我々弁護士がブラック企業の社長と対峙する機会として、労働審判というものがある。
「裁判」という単語はよく聞かれるが、「労働審判」という単語は耳慣れないかもしれない。労働審判とは、個々の労働者と会社との間に生じた労働関係に関する紛争を、裁判所において、原則として3回以内の期日で、迅速、適正かつ実効的に解決することを目的として設けられた制度で、2006年4月より始まった。
一般的に、労働審判では、裁判官1名を含む3名の労働審判員、労働審判の申立人である労働者本人とその弁護士、労働審判の相手方である会社の関係者と会社の弁護士、これらの人物でひとつの大きな机を囲んで座る。
要するに何が言いたいかと言うと、それぞれの距離が近いのである。お互いに2、3メートルくらいしか離れていない。そのような状況で、ブラック企業の社長たちが暴走する姿を何度か見てきた。距離が近い分、それはそれは、なかなかの迫力であった。
今回は、労働審判で目の当たりにしたブラック企業の社長たちの中でも特に印象に残っている社長を紹介しよう。
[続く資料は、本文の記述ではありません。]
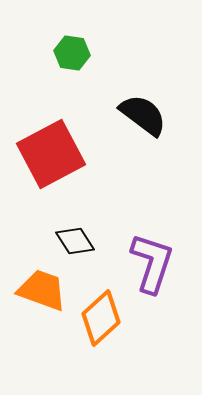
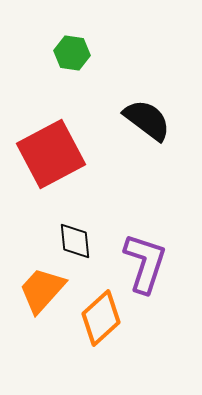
black semicircle: moved 4 px right, 5 px down
black diamond: rotated 27 degrees clockwise
purple L-shape: moved 7 px left
orange trapezoid: rotated 68 degrees counterclockwise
その会社は、30代の女性労働者が会社に結婚の報告をしたところ、翌月に解雇してきた。女性労働者は現に妊娠していたわけではないが、その会社はそれまでにも結婚直後の女性労働者の解雇を繰り返していて、近いうちに妊娠・出産の可能性が高いことを考慮したものなのは明らかであり、マタニティ・ハラスメントすれすれの解雇といえた。
しかし、さすがに会社も、妊娠・出産の可能性があるという理由では解雇できないというのはわかっていたのか、女性労働者には解雇の理由をリストラとだけ説明してきた。